DIDATTICA INCLUSIVA

equità

L’anno scorso avevo in classe 7 studenti con un Disturbo specifico di apprendimento. So che alcuni l’hanno definita una “classe differenziale”. Per gli alunni con certificazione di Dsa la normativa impone di fornire verifiche più corte, di fare interrogazioni programmate, di dare la possibilità di usare mappe e schemi.

Ora, mi posso prendere la briga di stendere una verifica “diversa” per uno o due ragazzi, ma SETTE! Non è più un “problema” di qualche studente, qui si parla di un terzo della classe! Tanto vale cambiare strategia e fare per tutti la stessa cosa…

Annunciavo l’argomento del giorno e lo scrivevo alla lavagna. Facevamo schemi e mappe insieme, che poi tutti gli studenti avrebbero potuto tenere durante le verifiche. Avevamo un programma di interrogazioni, per tutti. Usavo font più grandi e interlinee ben distanziate, per tutti. Permettevo a tutti di recuperare un eventuale voto scritto negativo con uno orale. Tra parentesi, “recuperare” non vuol dire che devi prendere un 8 per recuperare un 4, così la media matematica fa 6: chi ce la farà mai? Recuperare vuol dire che se ti interrogo sugli stessi argomenti su cui hai preso 4 e ti meriti un 6, il 4 scompare e rimane il 6.

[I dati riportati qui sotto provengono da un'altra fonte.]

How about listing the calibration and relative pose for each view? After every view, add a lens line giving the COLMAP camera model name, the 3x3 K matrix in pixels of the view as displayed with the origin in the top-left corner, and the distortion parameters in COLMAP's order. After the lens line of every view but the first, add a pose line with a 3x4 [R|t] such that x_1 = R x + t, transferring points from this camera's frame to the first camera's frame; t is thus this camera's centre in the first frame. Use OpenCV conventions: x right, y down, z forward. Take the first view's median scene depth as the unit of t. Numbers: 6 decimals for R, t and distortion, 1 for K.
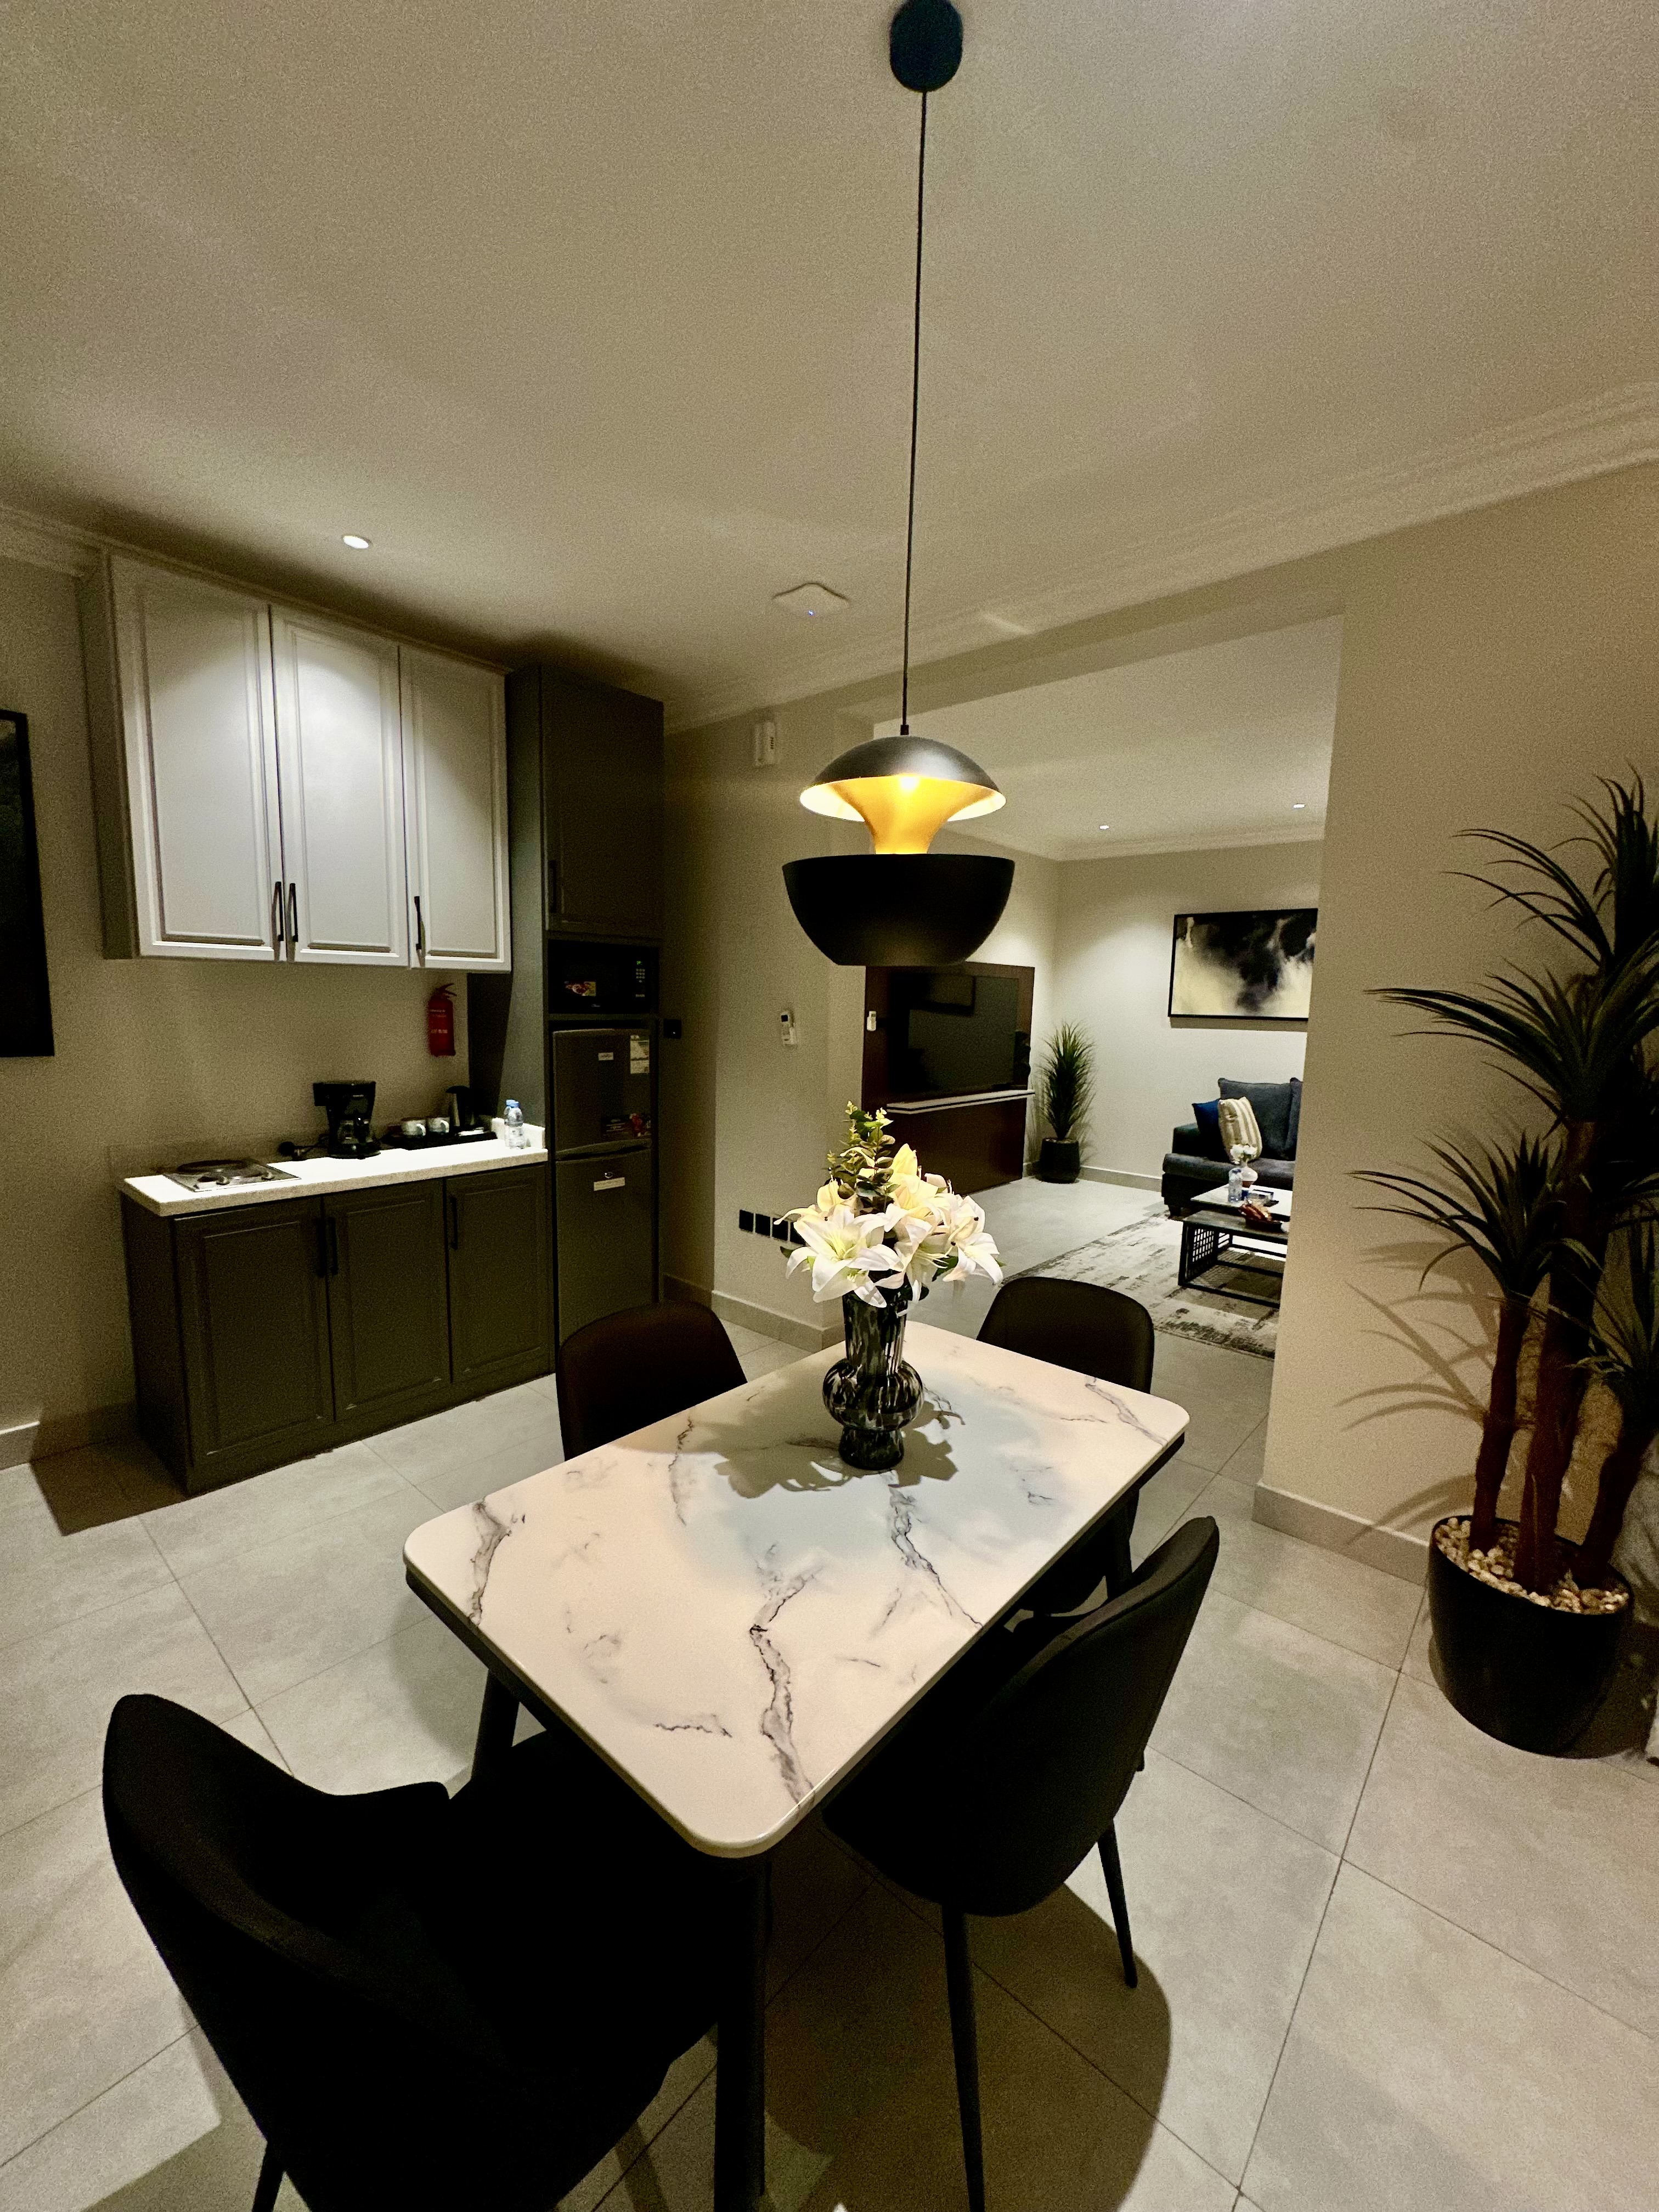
lens RADIAL K [[871.5, 0, 829.5], [0, 871.5, 1106.0], [0, 0, 1]] dist [0.000156, 0.000021]
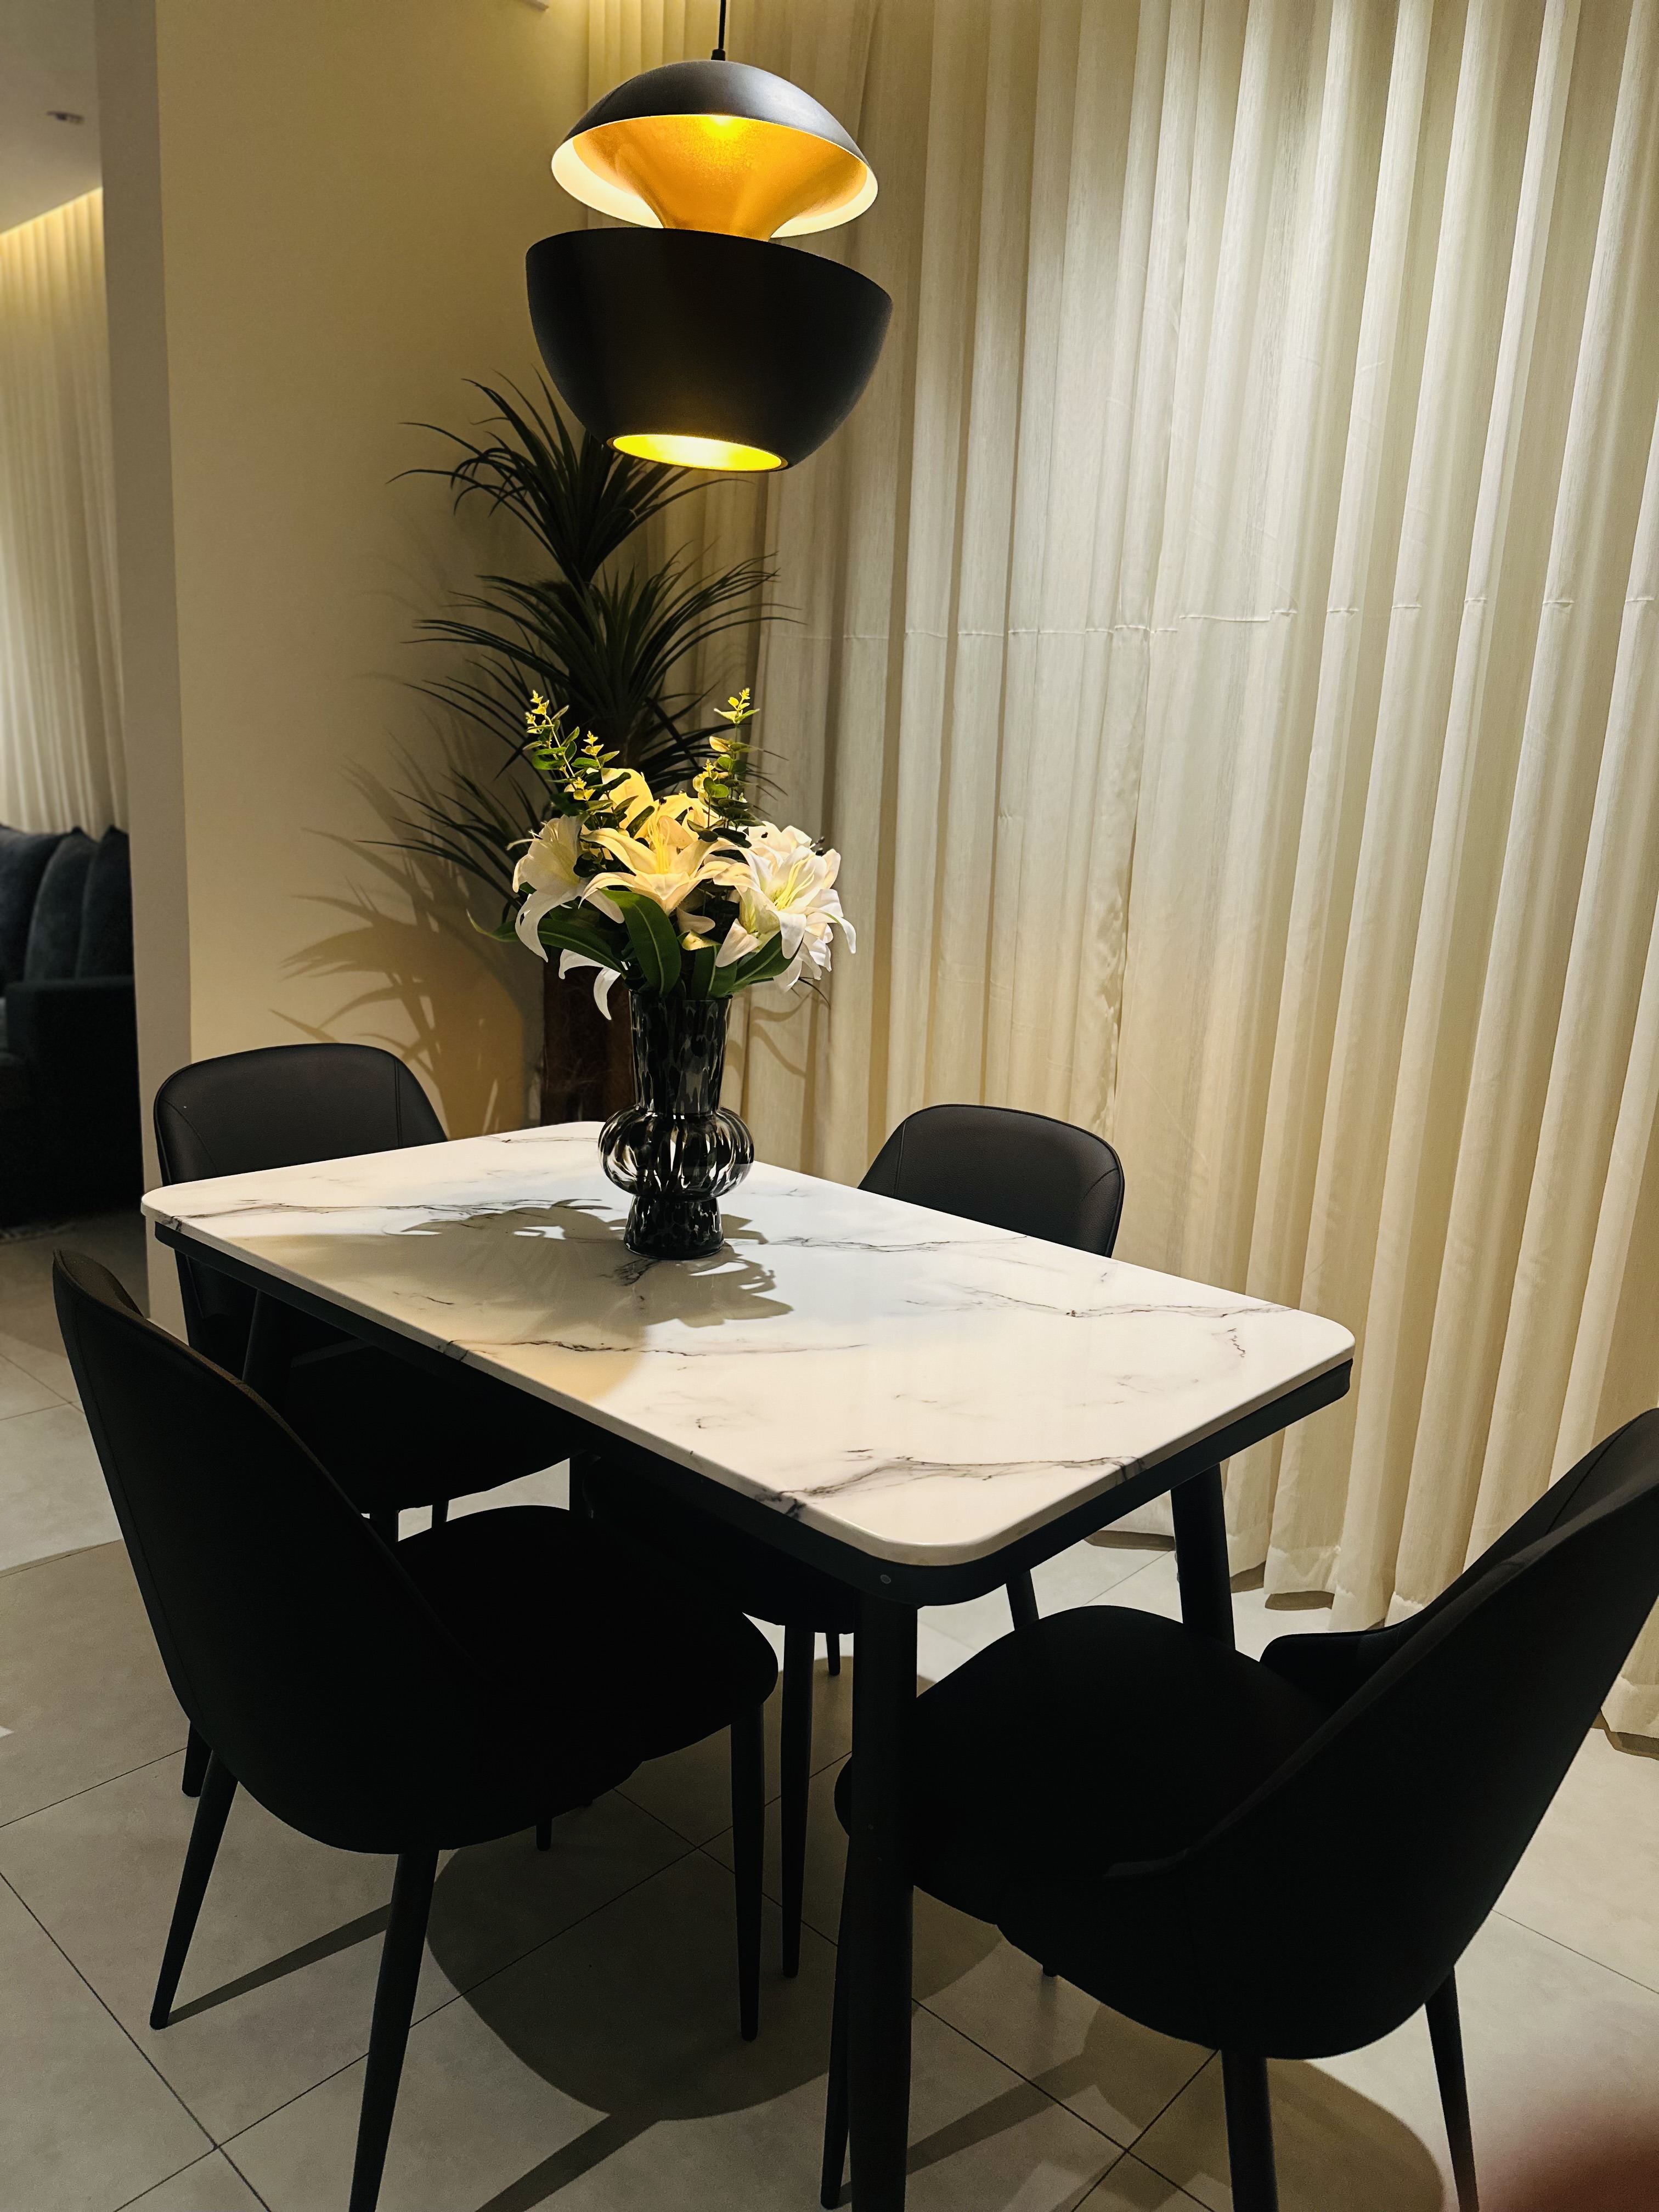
lens RADIAL K [[1563.5, 0, 829.5], [0, 1563.5, 1106.0], [0, 0, 1]] dist [-0.021337, -0.001713]
pose [[0.006205, -0.218139, 0.975898, -1.316237], [0.067121, 0.973807, 0.217245, 0.064292], [-0.997726, 0.064155, 0.020685, 1.052339]]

Risultato: avevano tutti 8? No di certo! Perchè è risaputo che chi vuole studiare, studia, con o senza “aiuti”; chi non vuole studiare, non c’è verso che lo faccia. Di certo, però, alla fine dell’anno, nonostante i brutti voti presi, nessuno ha riportato una valutazione complessiva insufficiente.

La didattica inclusiva è fondamentale per gli alunni in difficoltà e contemporaneamente aiuta gli altri a imparare meglio, più in fretta e con meno fatica: che male c’è?